そう単純な話ではなさそうだが、割安ではない圏内にいきそう。
また、別の見方としてバルチック海運指数というドライカーゴ船(バラ積み船)の運賃の総合指数から見ると
2021年に高かった運賃も2022年1月半ばに入って安くなってきて落ち着いてきたかと思いきやこのところまた上がっている。
運賃が上がるイコール収益が増えるという単純な図式である。
全体の開運市況についてパッと調べたい場合は日本郵船がサイト内で市況データ を更新してくれていて、これがわかりやすい。
見てもらうとわかるのだが、2021年内に中国から欧州に運ぶ定期船の値段が1500円くらいから6000円台までおよそ4倍近く上がっているのである。
これは欧州の人が払う荷代になるのだと思うが、他も2~3倍程度には上がっていてさらに2022年3月現在インフレも懸念されているし、食品の価格と原油価格も上がっている。
べらぼうに高くなる生活コストである。なかなか凄まじい。
海運に関する話
海運関連の面白い話はコンテナ物語という本に載っているが、そこにも日本郵船や三井商船が出てきている。

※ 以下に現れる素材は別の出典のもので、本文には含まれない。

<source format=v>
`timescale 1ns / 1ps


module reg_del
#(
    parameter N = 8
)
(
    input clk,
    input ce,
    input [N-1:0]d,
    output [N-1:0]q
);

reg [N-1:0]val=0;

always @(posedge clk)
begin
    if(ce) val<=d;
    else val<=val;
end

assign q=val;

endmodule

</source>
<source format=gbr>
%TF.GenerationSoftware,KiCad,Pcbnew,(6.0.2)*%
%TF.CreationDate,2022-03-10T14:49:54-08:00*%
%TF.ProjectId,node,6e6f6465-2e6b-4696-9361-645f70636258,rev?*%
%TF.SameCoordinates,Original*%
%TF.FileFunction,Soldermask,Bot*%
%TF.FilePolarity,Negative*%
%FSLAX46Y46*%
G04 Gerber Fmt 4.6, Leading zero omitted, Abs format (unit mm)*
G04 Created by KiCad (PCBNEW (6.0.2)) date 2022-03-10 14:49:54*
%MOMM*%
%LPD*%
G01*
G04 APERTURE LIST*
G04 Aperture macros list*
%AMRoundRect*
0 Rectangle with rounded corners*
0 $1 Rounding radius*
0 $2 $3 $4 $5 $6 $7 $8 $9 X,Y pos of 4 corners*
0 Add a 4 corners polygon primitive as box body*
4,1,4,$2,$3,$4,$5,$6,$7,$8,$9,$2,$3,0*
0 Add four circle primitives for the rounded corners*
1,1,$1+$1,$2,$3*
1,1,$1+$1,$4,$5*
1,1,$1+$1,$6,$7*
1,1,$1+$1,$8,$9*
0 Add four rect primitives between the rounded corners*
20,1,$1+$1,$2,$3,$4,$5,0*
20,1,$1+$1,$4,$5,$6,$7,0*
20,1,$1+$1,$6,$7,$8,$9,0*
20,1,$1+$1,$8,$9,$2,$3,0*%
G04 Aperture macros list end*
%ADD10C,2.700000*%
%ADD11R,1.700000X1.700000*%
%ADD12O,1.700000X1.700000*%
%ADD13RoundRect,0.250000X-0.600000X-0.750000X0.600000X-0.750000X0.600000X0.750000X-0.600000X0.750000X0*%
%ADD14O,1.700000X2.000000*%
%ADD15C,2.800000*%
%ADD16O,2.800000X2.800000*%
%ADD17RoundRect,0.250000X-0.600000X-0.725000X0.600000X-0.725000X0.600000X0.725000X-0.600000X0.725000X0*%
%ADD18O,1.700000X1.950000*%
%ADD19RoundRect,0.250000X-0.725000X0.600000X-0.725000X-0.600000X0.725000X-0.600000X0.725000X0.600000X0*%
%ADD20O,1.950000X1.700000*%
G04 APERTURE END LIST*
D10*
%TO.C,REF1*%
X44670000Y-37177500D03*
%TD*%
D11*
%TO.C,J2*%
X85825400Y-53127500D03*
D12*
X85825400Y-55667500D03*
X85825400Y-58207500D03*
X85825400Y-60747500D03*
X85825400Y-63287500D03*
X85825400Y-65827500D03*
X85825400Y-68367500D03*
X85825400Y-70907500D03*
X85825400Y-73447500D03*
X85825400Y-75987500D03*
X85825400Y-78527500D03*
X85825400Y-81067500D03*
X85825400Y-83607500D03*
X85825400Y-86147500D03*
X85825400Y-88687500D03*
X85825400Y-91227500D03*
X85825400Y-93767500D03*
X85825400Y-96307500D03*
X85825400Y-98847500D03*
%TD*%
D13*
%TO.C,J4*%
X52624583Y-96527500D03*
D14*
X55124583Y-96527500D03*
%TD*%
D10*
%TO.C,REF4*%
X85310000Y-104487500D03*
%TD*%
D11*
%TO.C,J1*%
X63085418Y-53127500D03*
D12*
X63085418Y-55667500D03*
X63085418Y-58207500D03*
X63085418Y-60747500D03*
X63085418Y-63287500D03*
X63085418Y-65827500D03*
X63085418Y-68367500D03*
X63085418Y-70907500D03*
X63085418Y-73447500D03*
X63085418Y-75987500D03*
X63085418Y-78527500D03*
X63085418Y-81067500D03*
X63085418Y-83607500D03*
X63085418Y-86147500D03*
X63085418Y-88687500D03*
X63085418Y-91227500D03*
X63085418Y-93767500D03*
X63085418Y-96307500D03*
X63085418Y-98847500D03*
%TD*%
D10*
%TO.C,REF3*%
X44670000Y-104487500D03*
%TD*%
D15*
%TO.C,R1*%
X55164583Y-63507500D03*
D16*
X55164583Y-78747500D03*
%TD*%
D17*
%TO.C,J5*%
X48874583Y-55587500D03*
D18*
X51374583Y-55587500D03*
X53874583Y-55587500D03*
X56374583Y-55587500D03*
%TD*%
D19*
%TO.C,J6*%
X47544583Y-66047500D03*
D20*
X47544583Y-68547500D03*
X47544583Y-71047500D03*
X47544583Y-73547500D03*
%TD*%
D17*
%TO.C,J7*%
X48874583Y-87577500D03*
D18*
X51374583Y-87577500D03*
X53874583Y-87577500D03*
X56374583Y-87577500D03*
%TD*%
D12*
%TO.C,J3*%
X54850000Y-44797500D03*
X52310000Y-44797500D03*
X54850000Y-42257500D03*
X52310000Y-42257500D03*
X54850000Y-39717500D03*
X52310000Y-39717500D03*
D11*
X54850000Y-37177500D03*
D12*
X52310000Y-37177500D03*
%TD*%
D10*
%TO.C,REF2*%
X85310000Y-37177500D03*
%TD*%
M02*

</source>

いわく、アメリカのマトソン海運が日本の港でのコンテナの導入を手伝うがノウハウがわかると同時に、組んでいた三井商船側が自分たちでやれるとさっさとマトソン海運を切ってしまったとのこと(1970年台初頭の話)
こういう話なんかは、ちょっと前の日本が中国から技術を盗まれるぞと大騒ぎしていた話と被る。

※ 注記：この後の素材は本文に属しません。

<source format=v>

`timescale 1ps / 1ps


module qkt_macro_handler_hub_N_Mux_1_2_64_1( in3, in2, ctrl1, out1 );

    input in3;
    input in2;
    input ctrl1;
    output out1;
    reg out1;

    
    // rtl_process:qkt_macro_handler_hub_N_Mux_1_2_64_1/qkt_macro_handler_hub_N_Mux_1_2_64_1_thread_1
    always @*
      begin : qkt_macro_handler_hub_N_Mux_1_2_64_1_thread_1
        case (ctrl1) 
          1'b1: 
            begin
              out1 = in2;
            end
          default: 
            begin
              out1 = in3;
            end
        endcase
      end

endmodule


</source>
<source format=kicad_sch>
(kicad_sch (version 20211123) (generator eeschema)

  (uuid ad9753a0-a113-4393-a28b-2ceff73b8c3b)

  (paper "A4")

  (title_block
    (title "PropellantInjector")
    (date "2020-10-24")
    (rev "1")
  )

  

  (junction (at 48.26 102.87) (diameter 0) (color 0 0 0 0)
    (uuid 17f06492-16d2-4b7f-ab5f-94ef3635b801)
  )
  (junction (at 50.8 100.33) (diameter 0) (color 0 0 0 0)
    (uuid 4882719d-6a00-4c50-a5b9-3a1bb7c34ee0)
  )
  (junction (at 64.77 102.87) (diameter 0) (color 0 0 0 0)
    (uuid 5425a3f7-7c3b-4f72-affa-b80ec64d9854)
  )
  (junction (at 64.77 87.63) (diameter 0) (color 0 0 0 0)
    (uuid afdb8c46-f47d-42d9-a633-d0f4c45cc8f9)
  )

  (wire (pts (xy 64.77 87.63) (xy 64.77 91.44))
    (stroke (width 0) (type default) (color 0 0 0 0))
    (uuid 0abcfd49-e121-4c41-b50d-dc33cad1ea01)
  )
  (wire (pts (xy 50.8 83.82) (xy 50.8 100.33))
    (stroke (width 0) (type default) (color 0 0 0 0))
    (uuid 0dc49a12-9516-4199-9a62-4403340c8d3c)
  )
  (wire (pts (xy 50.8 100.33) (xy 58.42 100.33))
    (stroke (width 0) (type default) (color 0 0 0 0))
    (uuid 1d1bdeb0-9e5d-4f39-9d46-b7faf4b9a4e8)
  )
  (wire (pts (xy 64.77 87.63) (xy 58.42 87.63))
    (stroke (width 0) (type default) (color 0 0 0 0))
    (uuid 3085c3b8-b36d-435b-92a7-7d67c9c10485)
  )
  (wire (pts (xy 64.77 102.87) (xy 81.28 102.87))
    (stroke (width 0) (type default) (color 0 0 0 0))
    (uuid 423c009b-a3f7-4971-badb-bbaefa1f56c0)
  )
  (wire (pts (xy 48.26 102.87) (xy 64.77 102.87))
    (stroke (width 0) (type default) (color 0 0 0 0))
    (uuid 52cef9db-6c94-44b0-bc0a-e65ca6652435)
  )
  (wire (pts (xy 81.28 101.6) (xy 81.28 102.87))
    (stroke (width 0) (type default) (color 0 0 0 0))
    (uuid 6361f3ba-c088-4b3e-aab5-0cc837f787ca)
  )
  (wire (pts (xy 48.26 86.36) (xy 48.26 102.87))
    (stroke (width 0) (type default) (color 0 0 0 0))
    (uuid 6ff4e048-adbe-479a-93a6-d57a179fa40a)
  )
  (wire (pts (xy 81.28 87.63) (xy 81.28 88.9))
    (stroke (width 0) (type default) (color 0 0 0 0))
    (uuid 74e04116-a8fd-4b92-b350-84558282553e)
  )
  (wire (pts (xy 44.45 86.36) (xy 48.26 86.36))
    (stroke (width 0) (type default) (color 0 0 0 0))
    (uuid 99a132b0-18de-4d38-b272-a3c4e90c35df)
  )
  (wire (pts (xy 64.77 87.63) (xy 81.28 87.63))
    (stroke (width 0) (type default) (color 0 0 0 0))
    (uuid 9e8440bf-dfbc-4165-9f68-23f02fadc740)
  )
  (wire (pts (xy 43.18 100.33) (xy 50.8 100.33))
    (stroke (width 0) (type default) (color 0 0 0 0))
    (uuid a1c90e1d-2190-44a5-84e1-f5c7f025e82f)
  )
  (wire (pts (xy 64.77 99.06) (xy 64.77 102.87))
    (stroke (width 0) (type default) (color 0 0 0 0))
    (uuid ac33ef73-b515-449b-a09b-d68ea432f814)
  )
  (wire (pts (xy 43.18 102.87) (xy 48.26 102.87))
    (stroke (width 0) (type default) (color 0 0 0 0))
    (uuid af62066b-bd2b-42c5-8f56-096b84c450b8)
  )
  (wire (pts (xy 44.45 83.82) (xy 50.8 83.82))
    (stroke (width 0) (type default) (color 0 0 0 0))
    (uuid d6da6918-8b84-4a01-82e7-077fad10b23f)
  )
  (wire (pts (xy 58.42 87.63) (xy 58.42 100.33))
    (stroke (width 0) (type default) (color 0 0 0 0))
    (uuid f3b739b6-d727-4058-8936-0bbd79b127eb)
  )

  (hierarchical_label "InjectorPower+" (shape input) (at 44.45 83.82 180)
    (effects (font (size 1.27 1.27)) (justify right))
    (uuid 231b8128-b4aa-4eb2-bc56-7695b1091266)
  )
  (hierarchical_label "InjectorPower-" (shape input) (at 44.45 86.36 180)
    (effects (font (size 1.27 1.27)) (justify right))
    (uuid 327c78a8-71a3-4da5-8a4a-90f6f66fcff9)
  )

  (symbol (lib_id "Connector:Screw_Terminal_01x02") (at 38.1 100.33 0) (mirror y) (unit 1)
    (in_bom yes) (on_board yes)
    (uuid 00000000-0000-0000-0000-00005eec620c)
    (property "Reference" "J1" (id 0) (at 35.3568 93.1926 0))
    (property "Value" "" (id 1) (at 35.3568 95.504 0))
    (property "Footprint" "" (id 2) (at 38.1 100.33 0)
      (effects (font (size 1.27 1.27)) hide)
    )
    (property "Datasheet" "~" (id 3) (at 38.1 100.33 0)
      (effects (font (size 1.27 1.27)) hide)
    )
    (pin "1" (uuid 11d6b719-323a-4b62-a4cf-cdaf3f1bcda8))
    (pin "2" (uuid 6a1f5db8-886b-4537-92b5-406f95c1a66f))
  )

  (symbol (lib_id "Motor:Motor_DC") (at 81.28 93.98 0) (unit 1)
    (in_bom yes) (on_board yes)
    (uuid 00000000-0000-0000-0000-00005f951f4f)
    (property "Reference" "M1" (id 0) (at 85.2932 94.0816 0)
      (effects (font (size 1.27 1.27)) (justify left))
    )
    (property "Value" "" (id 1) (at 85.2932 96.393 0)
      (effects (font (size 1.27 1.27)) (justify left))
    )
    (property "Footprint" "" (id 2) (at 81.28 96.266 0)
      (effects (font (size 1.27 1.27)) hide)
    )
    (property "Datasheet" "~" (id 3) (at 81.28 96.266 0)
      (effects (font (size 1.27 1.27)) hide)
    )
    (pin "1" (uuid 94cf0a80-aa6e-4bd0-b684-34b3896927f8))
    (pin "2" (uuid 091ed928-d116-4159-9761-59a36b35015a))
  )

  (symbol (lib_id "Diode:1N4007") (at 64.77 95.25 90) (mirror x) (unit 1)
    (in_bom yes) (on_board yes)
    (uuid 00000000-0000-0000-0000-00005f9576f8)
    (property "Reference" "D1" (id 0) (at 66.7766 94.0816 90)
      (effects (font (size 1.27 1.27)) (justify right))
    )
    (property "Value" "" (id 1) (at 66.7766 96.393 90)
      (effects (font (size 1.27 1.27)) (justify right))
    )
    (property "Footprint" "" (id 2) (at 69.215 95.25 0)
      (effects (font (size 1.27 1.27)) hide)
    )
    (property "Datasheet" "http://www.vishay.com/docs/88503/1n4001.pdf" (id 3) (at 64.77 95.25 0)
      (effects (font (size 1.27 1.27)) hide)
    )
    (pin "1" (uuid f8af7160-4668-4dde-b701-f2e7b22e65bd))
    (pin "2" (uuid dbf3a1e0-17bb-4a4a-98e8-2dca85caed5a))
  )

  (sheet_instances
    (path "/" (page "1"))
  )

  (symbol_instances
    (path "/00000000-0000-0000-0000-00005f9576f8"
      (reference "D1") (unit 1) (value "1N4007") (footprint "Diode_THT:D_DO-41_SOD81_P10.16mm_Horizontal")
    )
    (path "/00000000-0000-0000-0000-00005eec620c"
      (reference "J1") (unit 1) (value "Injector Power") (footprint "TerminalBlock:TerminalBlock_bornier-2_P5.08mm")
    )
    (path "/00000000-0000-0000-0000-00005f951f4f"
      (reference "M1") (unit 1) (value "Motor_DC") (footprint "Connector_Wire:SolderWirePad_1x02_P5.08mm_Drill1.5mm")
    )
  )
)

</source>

ノウハウだけ欲しいのはもちろんどこもおんなじで、世の中パクりパクられで良くなっていくのだと納得してしまった。
コンテナ自体のイノベーションに関してもとても面白いのでおすすめ本である。
海運の市況についてもわかりやすくて、景気の加熱と共にコンテナ船が不足して運賃が上がる。船があれば儲かるので船を作る。
海運業界の皆が同じように考えているので、船が造られすぎて余る。船が余ると、運賃が安くなってでも荷物を運んだ方が動かさないでいるよりまだマシなので運賃が下がる。
こういう構造がコンテナ船が生まれてすぐに出現している。今現在も、この構造は変わっていないように思う。
2022年9月現在の話
日本郵船の社長が海運市況のリセッションについて取材に答えた記事 などがあるように、やはり海運は運賃・原油価格等でかなり状況が上下しやすい業種であるように思う。
いつかは運賃が下がったりして好況が終わるということは考えていた。そういうわけで私自身は郵船の株はもう利確してしまっている。
今からエントリーしようとしている人は、PERの低さにだけ目を向けないようにしてどれくらいまでこの利益が出せるかを考えて買った方が良いように思う。2022年の夏までこの状況が続くと思っていなかったので私自身先を読む目があるわけではないが、下がる時は一気に下がるように感じられる。